# Data download and basic preparation
### Rodrigo Leo
---

This script uses the modified Yahoo! Finance api (through the `yfinance` library) to access and download historical data from selected markets. It also saves the original data (which consists on daily observations) and a copy of yearly observations as `.csv` files.

In [10]:
# Import the required libraries
import glob
import os
import pandas as pd
import yfinance as yf

The selected market data to download is passed to the script via the `tickers` dictionary. The key of the dictionary is a descriptive name for the data (for example, `sp500`), and the value of the dictionary is the corresponding symbol used at the Yahoo! Finance website (for example, `^GSPC`). Both are `string`s.

In [11]:
# Dictionary of data to download
tickers = {
    'ftse100': '^FTSE',
    'ni225':   '^N225',
    'sp500':   '^GSPC'
}

## Download data

The original (daily) data is saved in a `downloads` folder as `name.csv`, where each value of `name` is a key of the dictionary `tickers`.

In [15]:
results = {ticker: None for ticker in tickers}

for ticker in tickers.keys():

    # Download data
    t = yf.Ticker(tickers[ticker]).history(period = 'max')
    
    # Keep only the closing price
    t = pd.DataFrame(t['Close'])
    
    # Keep only the values up to 2020
    t = t.query('Date <= "2020-12-31"')
    
    # Save the Data Frame to a .csv file
    t.to_csv(f'downloads/{ticker}.csv')
    
    # Report number of results found
    results[ticker] = len(t)

In [6]:
# Show number of observations for each ticker
for ticker in results:
    print(f'{ticker}: {str(results[ticker])} observations found.')

ftse100: 9415 observations found.
ni225: 13772 observations found.
sp500: 23362 observations found.


## Convert to yearly observations

A copy of yearly data is saved in a `downloads` folder as `name_yearly.csv`, where each value of `name` is a key of the dictionary `tickers`.

In [101]:
# Get list of files
files = glob.glob('downloads/*.csv')

# Show the list of files
for file in files:
    print(file)

downloads/ftse100.csv
downloads/ni225.csv
downloads/sp500.csv


In [102]:
for file in files:
    
    # Get data name:
    loc1 = file.find('/') + 1
    loc2 = file.find('.')

### INFORMATION PROVIDED:
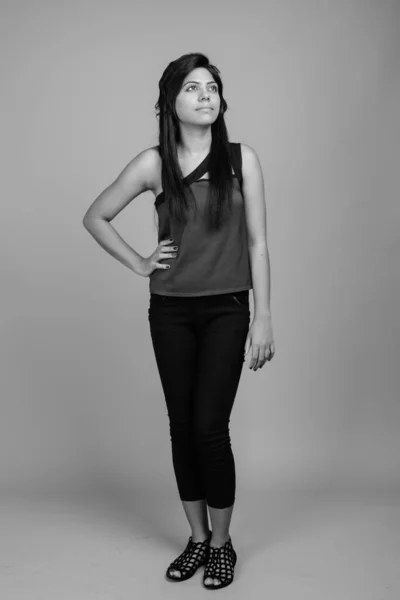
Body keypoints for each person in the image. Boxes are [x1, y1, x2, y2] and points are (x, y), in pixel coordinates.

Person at [82, 52, 275, 590]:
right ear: (170, 101)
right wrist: (142, 263)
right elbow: (95, 216)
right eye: (192, 88)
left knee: (211, 429)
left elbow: (258, 243)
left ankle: (221, 544)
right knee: (182, 428)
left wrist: (264, 317)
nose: (206, 95)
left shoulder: (243, 160)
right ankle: (195, 539)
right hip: (170, 311)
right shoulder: (153, 164)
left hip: (228, 309)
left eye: (212, 86)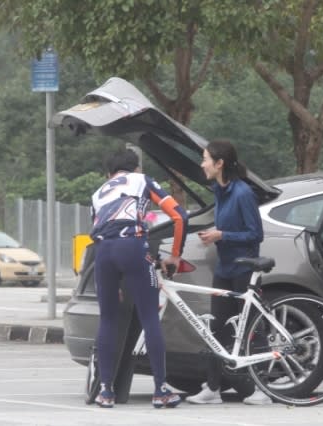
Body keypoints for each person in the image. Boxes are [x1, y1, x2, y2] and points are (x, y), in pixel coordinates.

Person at [91, 148, 188, 409]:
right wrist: (175, 256)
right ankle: (160, 391)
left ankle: (106, 392)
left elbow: (99, 227)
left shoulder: (98, 192)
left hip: (102, 253)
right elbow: (179, 216)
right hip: (132, 246)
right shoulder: (142, 180)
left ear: (108, 173)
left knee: (108, 319)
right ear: (135, 169)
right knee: (149, 317)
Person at [185, 140, 272, 405]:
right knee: (216, 328)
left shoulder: (242, 193)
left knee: (251, 330)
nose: (202, 164)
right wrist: (213, 235)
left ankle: (262, 390)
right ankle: (212, 388)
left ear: (219, 163)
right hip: (224, 268)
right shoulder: (219, 190)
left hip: (245, 269)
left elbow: (255, 233)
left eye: (205, 159)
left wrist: (222, 234)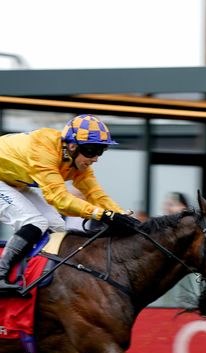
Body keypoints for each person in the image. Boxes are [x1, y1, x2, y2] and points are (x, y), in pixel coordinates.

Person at [0, 114, 139, 293]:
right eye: (91, 150)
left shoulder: (77, 162)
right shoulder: (44, 150)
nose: (95, 158)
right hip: (6, 181)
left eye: (100, 151)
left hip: (13, 182)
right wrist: (101, 214)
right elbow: (59, 200)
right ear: (72, 145)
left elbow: (96, 194)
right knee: (35, 222)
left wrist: (120, 215)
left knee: (58, 227)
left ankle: (39, 278)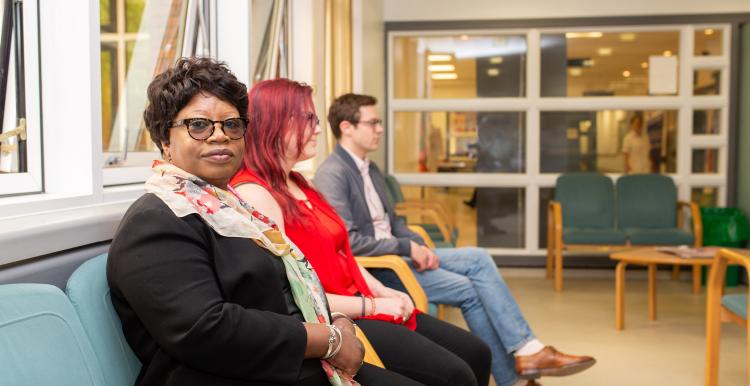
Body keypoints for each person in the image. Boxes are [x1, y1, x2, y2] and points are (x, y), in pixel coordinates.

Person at [107, 58, 420, 386]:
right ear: (165, 140)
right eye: (198, 125)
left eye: (232, 125)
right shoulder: (156, 221)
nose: (219, 136)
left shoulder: (230, 209)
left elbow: (277, 292)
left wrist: (337, 320)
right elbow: (207, 331)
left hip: (292, 364)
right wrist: (330, 339)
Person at [314, 93, 597, 386]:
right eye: (373, 123)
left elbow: (393, 221)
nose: (380, 129)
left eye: (380, 122)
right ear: (347, 127)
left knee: (478, 257)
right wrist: (408, 247)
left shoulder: (370, 168)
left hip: (399, 254)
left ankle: (528, 351)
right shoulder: (333, 174)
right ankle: (515, 376)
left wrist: (418, 245)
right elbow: (350, 242)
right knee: (468, 289)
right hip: (383, 267)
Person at [230, 78, 491, 386]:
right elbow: (295, 296)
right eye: (308, 118)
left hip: (361, 301)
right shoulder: (255, 194)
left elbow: (344, 251)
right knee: (456, 375)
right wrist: (373, 305)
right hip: (340, 318)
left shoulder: (301, 183)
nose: (317, 128)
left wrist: (382, 290)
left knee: (476, 352)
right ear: (275, 124)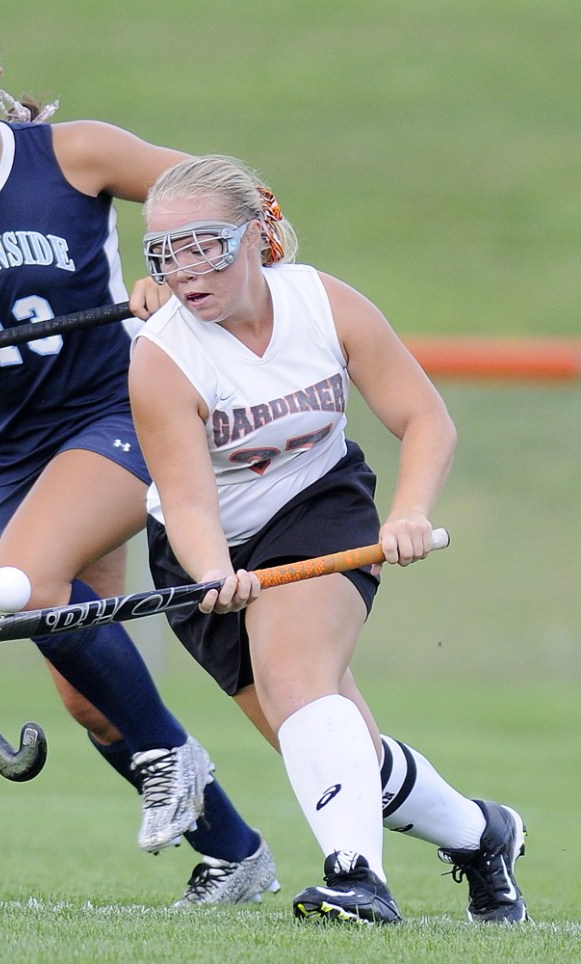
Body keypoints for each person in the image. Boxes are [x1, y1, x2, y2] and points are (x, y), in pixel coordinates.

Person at [0, 4, 280, 907]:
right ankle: (233, 854)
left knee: (27, 583)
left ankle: (170, 754)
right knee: (87, 695)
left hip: (124, 410)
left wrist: (171, 266)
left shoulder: (74, 153)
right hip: (21, 452)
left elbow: (221, 199)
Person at [128, 154, 529, 924]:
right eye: (164, 254)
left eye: (202, 244)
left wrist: (407, 512)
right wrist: (214, 572)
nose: (183, 271)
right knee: (337, 756)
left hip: (317, 507)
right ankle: (483, 835)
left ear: (256, 235)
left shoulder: (324, 304)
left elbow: (424, 419)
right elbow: (186, 502)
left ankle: (354, 880)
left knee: (295, 681)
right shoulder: (162, 359)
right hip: (202, 545)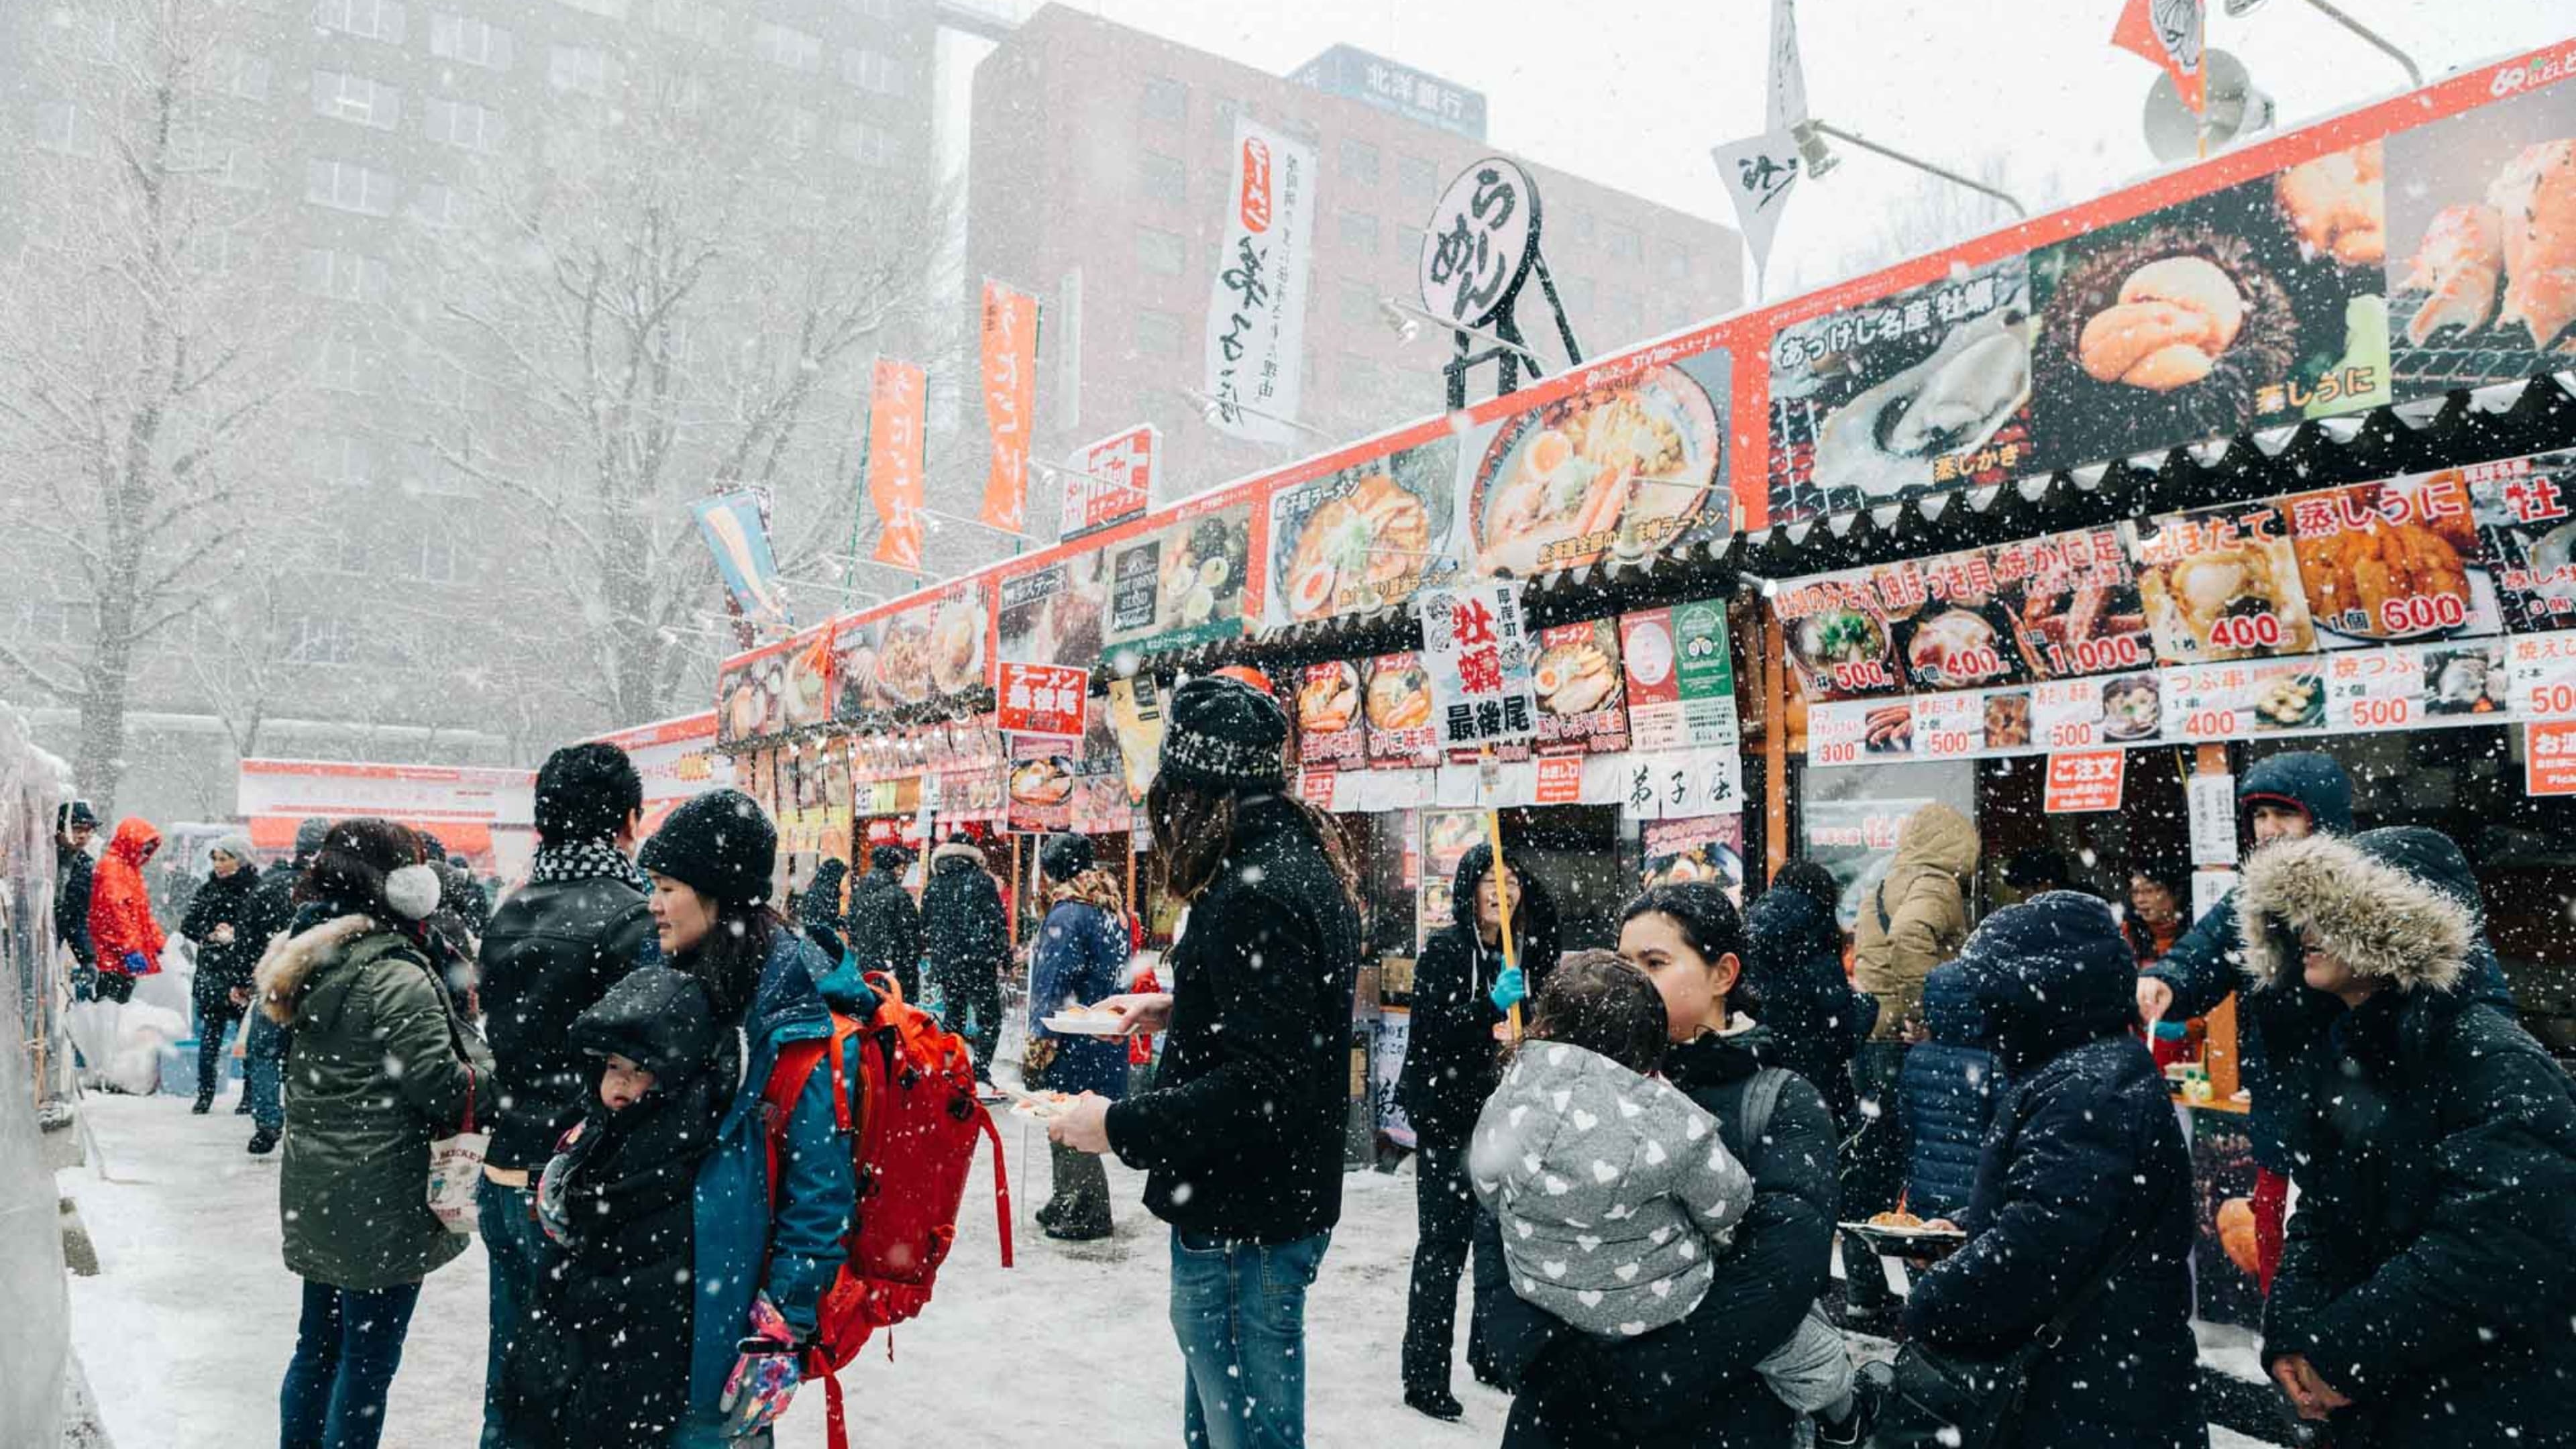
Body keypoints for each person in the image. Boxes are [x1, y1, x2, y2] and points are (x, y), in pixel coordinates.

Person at [1047, 676, 1363, 1449]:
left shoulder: (1256, 890)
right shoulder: (1288, 862)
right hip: (1267, 1207)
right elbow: (1284, 1028)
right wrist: (1174, 1008)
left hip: (1243, 1222)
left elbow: (1264, 1087)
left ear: (1192, 791)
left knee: (1247, 1436)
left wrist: (1117, 1125)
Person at [2237, 828, 2576, 1447]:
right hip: (2384, 1407)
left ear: (2393, 928)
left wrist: (2342, 1351)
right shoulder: (2353, 1050)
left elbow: (2496, 1248)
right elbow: (2322, 1209)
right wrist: (2292, 1330)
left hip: (2484, 1407)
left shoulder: (2489, 1057)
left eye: (2331, 912)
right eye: (2303, 914)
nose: (2307, 931)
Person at [1475, 881, 1843, 1449]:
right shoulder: (1555, 1087)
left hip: (1715, 1416)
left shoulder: (1778, 1100)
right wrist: (1534, 1353)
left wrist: (1648, 1377)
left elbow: (1781, 1268)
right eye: (1621, 961)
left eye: (1654, 962)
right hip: (1561, 1413)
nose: (1630, 981)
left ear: (1724, 974)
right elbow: (1498, 1214)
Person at [1897, 892, 2202, 1449]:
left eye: (1993, 995)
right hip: (2108, 1382)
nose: (1986, 1014)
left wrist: (1931, 1303)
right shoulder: (2089, 1072)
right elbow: (2066, 1210)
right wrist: (1969, 1228)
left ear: (2038, 996)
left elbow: (2038, 1246)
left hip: (2094, 1395)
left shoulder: (2085, 1089)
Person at [255, 819, 490, 1449]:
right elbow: (442, 1084)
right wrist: (493, 1075)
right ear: (406, 887)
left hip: (319, 1187)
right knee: (366, 1362)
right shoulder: (397, 973)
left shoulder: (305, 956)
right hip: (383, 1197)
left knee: (318, 1347)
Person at [635, 789, 858, 1448]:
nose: (652, 903)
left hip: (724, 1326)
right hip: (655, 1302)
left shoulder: (789, 1015)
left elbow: (821, 1194)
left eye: (667, 886)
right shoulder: (675, 975)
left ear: (718, 893)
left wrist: (778, 1329)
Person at [475, 742, 655, 1449]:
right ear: (628, 821)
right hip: (579, 1183)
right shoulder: (634, 917)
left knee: (513, 1376)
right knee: (585, 1393)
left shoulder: (512, 908)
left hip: (506, 1171)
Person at [2137, 751, 2361, 1291]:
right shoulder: (2252, 896)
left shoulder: (2365, 887)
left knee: (2347, 1283)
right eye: (2259, 817)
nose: (2270, 830)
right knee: (2283, 1282)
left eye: (2284, 815)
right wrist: (2165, 981)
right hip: (2282, 1129)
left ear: (2320, 817)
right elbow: (2205, 952)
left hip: (2359, 1127)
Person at [500, 965, 727, 1449]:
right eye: (613, 1067)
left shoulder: (664, 1151)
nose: (621, 1083)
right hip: (584, 1350)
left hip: (625, 1362)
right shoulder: (598, 1136)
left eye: (639, 1071)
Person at [1393, 839, 1561, 1420]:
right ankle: (1424, 1377)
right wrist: (1489, 1006)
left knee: (1499, 1246)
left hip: (1501, 1121)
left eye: (1512, 881)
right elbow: (1433, 1034)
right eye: (1490, 880)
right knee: (1443, 1248)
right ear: (1468, 890)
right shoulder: (1444, 951)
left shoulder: (1521, 954)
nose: (1502, 890)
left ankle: (1488, 1355)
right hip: (1446, 1118)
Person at [1843, 800, 1976, 1323]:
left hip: (1874, 1039)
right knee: (1926, 1166)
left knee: (1870, 1168)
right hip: (1904, 1045)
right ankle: (1934, 1293)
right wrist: (1934, 1011)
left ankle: (1864, 1287)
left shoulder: (1886, 881)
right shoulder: (1935, 883)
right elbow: (1910, 936)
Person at [1022, 833, 1130, 1243]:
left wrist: (1040, 1041)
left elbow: (1052, 985)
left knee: (1067, 1120)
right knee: (1075, 1118)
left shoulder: (1067, 914)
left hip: (1070, 1036)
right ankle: (1066, 1198)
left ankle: (1086, 1209)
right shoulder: (1110, 909)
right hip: (1101, 1034)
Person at [1739, 860, 1875, 1141]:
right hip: (1814, 1087)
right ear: (1825, 898)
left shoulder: (1749, 933)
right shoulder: (1817, 944)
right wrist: (1865, 1003)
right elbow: (1843, 1038)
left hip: (1758, 1087)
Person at [178, 835, 281, 1114]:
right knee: (210, 1035)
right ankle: (205, 1094)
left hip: (245, 970)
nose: (219, 865)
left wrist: (238, 936)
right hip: (212, 970)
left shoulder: (256, 890)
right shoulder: (208, 889)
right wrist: (210, 934)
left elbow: (264, 931)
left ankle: (249, 1096)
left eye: (225, 859)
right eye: (215, 859)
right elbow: (188, 924)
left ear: (241, 859)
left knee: (247, 1037)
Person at [242, 818, 327, 1152]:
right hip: (318, 986)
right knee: (307, 1054)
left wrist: (242, 978)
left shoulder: (270, 885)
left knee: (264, 1052)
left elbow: (247, 936)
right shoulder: (334, 892)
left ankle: (267, 1119)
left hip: (276, 982)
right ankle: (301, 1119)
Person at [1894, 959, 1994, 1222]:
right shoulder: (1992, 1062)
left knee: (1923, 1254)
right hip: (1973, 1192)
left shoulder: (1917, 1056)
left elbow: (1907, 1124)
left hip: (1924, 1185)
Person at [922, 835, 1008, 1081]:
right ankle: (980, 1071)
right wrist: (1003, 955)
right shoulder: (982, 881)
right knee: (989, 1020)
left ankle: (951, 1069)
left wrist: (940, 949)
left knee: (953, 1018)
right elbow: (996, 922)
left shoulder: (934, 885)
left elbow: (924, 924)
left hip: (947, 964)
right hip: (979, 964)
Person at [89, 816, 168, 1004]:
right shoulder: (112, 868)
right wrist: (131, 948)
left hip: (119, 955)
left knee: (118, 1009)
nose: (146, 853)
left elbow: (141, 913)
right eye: (144, 847)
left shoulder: (129, 869)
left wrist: (156, 941)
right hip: (111, 956)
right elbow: (115, 913)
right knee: (110, 1009)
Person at [847, 844, 925, 999]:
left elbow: (852, 929)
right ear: (893, 868)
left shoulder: (859, 893)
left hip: (867, 964)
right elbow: (910, 933)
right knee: (897, 1012)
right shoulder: (898, 895)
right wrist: (911, 956)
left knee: (872, 1009)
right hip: (896, 966)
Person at [54, 800, 99, 999]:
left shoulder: (83, 865)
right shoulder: (43, 857)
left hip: (51, 945)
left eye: (88, 831)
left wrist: (87, 959)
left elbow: (76, 918)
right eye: (77, 829)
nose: (83, 836)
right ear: (60, 829)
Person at [2123, 857, 2189, 965]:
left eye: (2149, 891)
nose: (2140, 900)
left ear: (2174, 895)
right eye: (2135, 892)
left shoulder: (2195, 931)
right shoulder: (2126, 934)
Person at [796, 855, 850, 963]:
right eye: (840, 876)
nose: (841, 880)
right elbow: (823, 922)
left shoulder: (823, 890)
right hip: (819, 947)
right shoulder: (824, 893)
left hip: (817, 945)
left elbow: (827, 920)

### WHAT THIS TASK INVOLVES:
In the data download page above, which Yahoo! Finance symbol is assigned to the key `ni225` in the `tickers` dictionary?

### RESULT:
^N225